Dass die Union sehr wahrscheinlich bald auf absehbare Zeit im Bundestag eine Oppositionsrolle wird annehmen müssen, wird in der Landespartei eher als Chance denn als Last begriffen. In der Abgrenzung zu womöglich wenig überzeugenden Kompromissen einer Ampel-Koalition könne auch ein Beitrag zur Profilbildung bestehen.
Derweil tastet sich die CDU an den Prozess der Aufarbeitung der Wahlniederlage heran. Der scheidende Vorsitzende Armin Laschet sprach in Goslarer Hotel „Achtermann“, wo vor 71 Jahren der CDU-Gründungsparteitag stattfand. Er sagte, die CDU solle ihren Anspruch als Volkspartei halten, also für viele verschiedene Schichten und Gruppen integrierend wirken. In der Oppositionsarbeit solle die Union „nicht schnell, laut und schrill“ auftreten, sondern „konstruktiv“. Wichtig sei dafür die Geschlossenheit, an der es seit 2018 gemangelt habe.
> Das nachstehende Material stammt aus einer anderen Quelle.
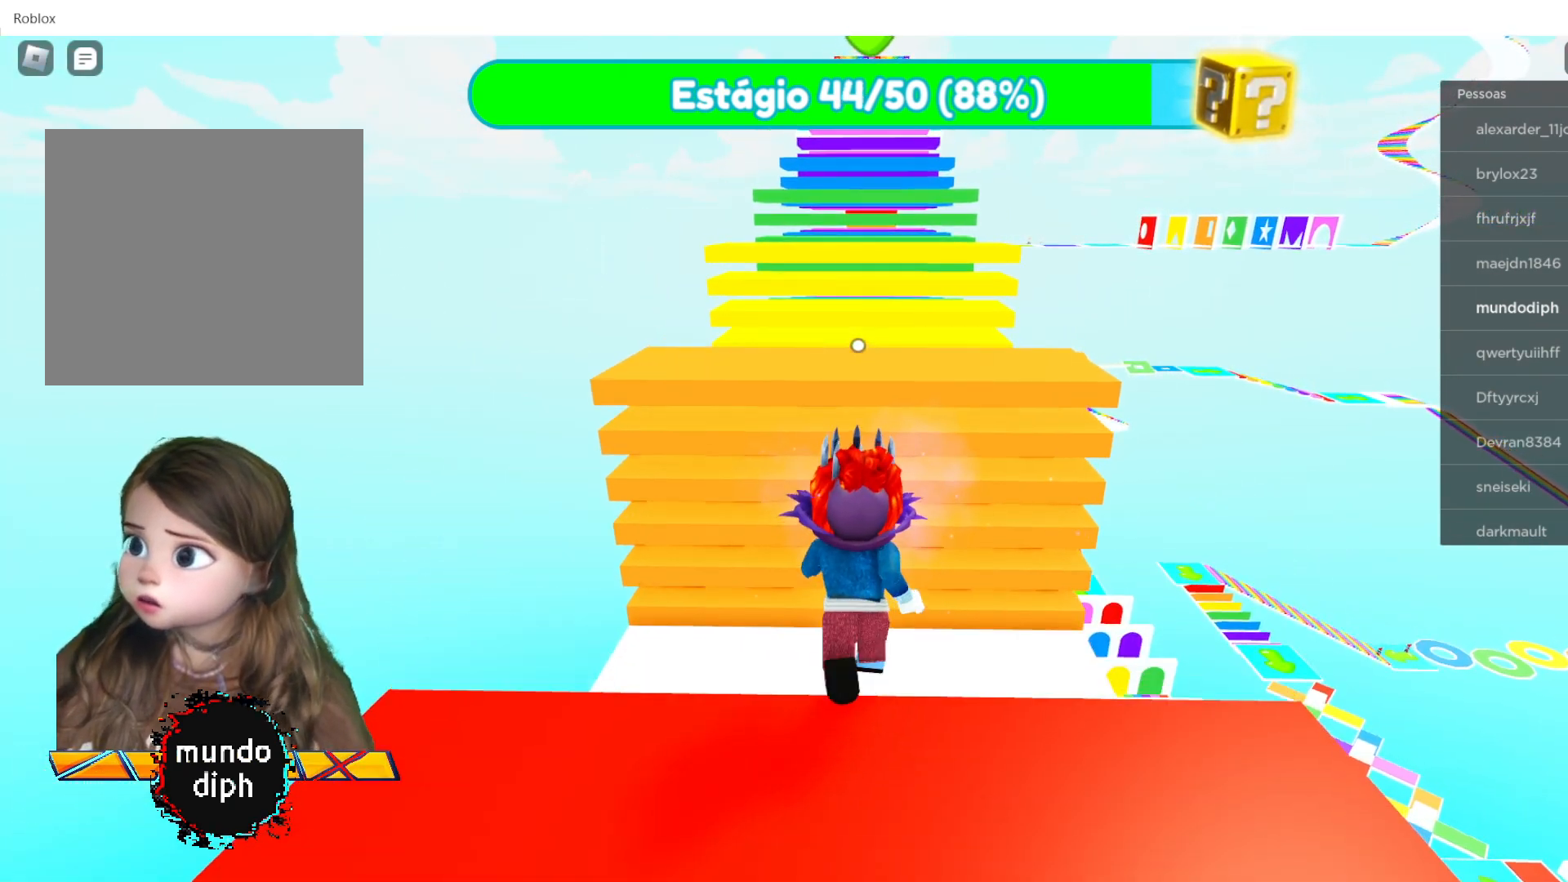
{"buttons": [], "left_stick": "up", "right_stick": "center", "events": [[167, "A", "up"]]}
Alt-Bundestagspräsident Norbert Lammert sagte in Goslar, der Erneuerungsprozess in der CDU müsse jetzt „hauptsächlich gründlich und nicht hauptsächlich schnell“ gehen, die Neupositionierung in der Sache müsse am Anfang stehen, dann erst sollten Personalfragen geklärt werden.

Niedersachsens CDU-Chef und Ministerpräsidentenkandidat Bernd Althusmann erklärte, der Bundestagswahlkampf habe aus „Worthülsen“ bestanden – und die Union habe keine Antwort auf die Forderung der Gegner nach einem gesetzlichen Mindestlohn von 12 Euro gefunden. Der Neuanfang der CDU müsse nun damit beginnen, ein „Wertefundament“ zu errichten. Die Rolle Deutschlands in der Welt sei dabei ebenso wichtig wie die Frage nach der richtigen Energieversorgung und der angemessenen Altersversorgung. Auch eine grundlegende Reform des Schulwesens – in Richtung einer besseren Angleichung der verschiedenen Länder-Regeln – könne ein wichtiges Thema sein.